**Short problem:**
Reproduce every one of the entries below line for line, keeping each character unchanged.

──────── Supplied entries ────────

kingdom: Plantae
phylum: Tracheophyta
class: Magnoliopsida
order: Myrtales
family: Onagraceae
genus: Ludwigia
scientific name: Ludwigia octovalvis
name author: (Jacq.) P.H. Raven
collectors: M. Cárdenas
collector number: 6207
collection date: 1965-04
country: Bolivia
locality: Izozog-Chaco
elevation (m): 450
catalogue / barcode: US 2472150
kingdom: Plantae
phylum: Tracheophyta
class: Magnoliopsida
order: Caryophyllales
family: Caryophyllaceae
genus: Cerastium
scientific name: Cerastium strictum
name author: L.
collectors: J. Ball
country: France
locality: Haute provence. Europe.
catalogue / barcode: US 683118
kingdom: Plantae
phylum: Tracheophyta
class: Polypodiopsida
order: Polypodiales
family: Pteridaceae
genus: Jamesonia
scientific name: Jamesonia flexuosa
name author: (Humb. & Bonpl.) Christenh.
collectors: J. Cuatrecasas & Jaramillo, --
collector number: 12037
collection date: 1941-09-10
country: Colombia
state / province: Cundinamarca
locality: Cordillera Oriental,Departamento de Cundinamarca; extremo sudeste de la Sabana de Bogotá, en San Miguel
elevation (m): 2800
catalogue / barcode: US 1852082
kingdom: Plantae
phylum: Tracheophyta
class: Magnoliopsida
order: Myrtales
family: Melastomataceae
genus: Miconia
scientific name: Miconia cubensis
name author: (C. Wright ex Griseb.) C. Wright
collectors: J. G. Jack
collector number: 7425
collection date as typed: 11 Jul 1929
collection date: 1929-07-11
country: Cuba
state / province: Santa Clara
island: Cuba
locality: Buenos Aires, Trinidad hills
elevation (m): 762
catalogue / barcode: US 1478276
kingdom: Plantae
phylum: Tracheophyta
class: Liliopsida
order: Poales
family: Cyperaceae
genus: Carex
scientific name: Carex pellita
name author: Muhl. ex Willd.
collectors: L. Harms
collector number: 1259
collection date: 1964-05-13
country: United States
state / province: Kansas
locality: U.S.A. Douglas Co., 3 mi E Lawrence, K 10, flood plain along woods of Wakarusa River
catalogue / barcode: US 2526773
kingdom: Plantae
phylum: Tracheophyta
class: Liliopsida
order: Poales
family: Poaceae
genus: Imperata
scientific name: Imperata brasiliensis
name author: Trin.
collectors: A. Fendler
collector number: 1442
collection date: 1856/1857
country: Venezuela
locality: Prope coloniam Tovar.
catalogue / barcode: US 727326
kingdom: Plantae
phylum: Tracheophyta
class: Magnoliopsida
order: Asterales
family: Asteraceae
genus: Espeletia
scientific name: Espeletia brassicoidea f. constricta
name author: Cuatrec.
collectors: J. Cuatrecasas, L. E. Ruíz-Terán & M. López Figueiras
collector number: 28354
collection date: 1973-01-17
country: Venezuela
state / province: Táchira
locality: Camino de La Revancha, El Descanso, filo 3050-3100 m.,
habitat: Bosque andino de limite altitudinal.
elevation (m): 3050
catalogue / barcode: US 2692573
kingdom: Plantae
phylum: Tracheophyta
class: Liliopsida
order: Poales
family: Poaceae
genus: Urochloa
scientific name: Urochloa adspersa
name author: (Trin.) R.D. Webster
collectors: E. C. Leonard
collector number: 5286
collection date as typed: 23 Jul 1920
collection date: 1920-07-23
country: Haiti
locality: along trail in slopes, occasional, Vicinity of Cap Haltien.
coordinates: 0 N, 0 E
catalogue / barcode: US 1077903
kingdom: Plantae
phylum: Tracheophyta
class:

────────

**Solution for this problem:**
kingdom: Plantae
phylum: Tracheophyta
class: Magnoliopsida
order: Myrtales
family: Onagraceae
genus: Ludwigia
scientific name: Ludwigia octovalvis
name author: (Jacq.) P.H. Raven
collectors: M. Cárdenas
collector number: 6207
collection date: 1965-04
country: Bolivia
locality: Izozog-Chaco
elevation (m): 450
catalogue / barcode: US 2472150
kingdom: Plantae
phylum: Tracheophyta
class: Magnoliopsida
order: Caryophyllales
family: Caryophyllaceae
genus: Cerastium
scientific name: Cerastium strictum
name author: L.
collectors: J. Ball
country: France
locality: Haute provence. Europe.
catalogue / barcode: US 683118
kingdom: Plantae
phylum: Tracheophyta
class: Polypodiopsida
order: Polypodiales
family: Pteridaceae
genus: Jamesonia
scientific name: Jamesonia flexuosa
name author: (Humb. & Bonpl.) Christenh.
collectors: J. Cuatrecasas & Jaramillo, --
collector number: 12037
collection date: 1941-09-10
country: Colombia
state / province: Cundinamarca
locality: Cordillera Oriental,Departamento de Cundinamarca; extremo sudeste de la Sabana de Bogotá, en San Miguel
elevation (m): 2800
catalogue / barcode: US 1852082
kingdom: Plantae
phylum: Tracheophyta
class: Magnoliopsida
order: Myrtales
family: Melastomataceae
genus: Miconia
scientific name: Miconia cubensis
name author: (C. Wright ex Griseb.) C. Wright
collectors: J. G. Jack
collector number: 7425
collection date as typed: 11 Jul 1929
collection date: 1929-07-11
country: Cuba
state / province: Santa Clara
island: Cuba
locality: Buenos Aires, Trinidad hills
elevation (m): 762
catalogue / barcode: US 1478276
kingdom: Plantae
phylum: Tracheophyta
class: Liliopsida
order: Poales
family: Cyperaceae
genus: Carex
scientific name: Carex pellita
name author: Muhl. ex Willd.
collectors: L. Harms
collector number: 1259
collection date: 1964-05-13
country: United States
state / province: Kansas
locality: U.S.A. Douglas Co., 3 mi E Lawrence, K 10, flood plain along woods of Wakarusa River
catalogue / barcode: US 2526773
kingdom: Plantae
phylum: Tracheophyta
class: Liliopsida
order: Poales
family: Poaceae
genus: Imperata
scientific name: Imperata brasiliensis
name author: Trin.
collectors: A. Fendler
collector number: 1442
collection date: 1856/1857
country: Venezuela
locality: Prope coloniam Tovar.
catalogue / barcode: US 727326
kingdom: Plantae
phylum: Tracheophyta
class: Magnoliopsida
order: Asterales
family: Asteraceae
genus: Espeletia
scientific name: Espeletia brassicoidea f. constricta
name author: Cuatrec.
collectors: J. Cuatrecasas, L. E. Ruíz-Terán & M. López Figueiras
collector number: 28354
collection date: 1973-01-17
country: Venezuela
state / province: Táchira
locality: Camino de La Revancha, El Descanso, filo 3050-3100 m.,
habitat: Bosque andino de limite altitudinal.
elevation (m): 3050
catalogue / barcode: US 2692573
kingdom: Plantae
phylum: Tracheophyta
class: Liliopsida
order: Poales
family: Poaceae
genus: Urochloa
scientific name: Urochloa adspersa
name author: (Trin.) R.D. Webster
collectors: E. C. Leonard
collector number: 5286
collection date as typed: 23 Jul 1920
collection date: 1920-07-23
country: Haiti
locality: along trail in slopes, occasional, Vicinity of Cap Haltien.
coordinates: 0 N, 0 E
catalogue / barcode: US 1077903
kingdom: Plantae
phylum: Tracheophyta
class:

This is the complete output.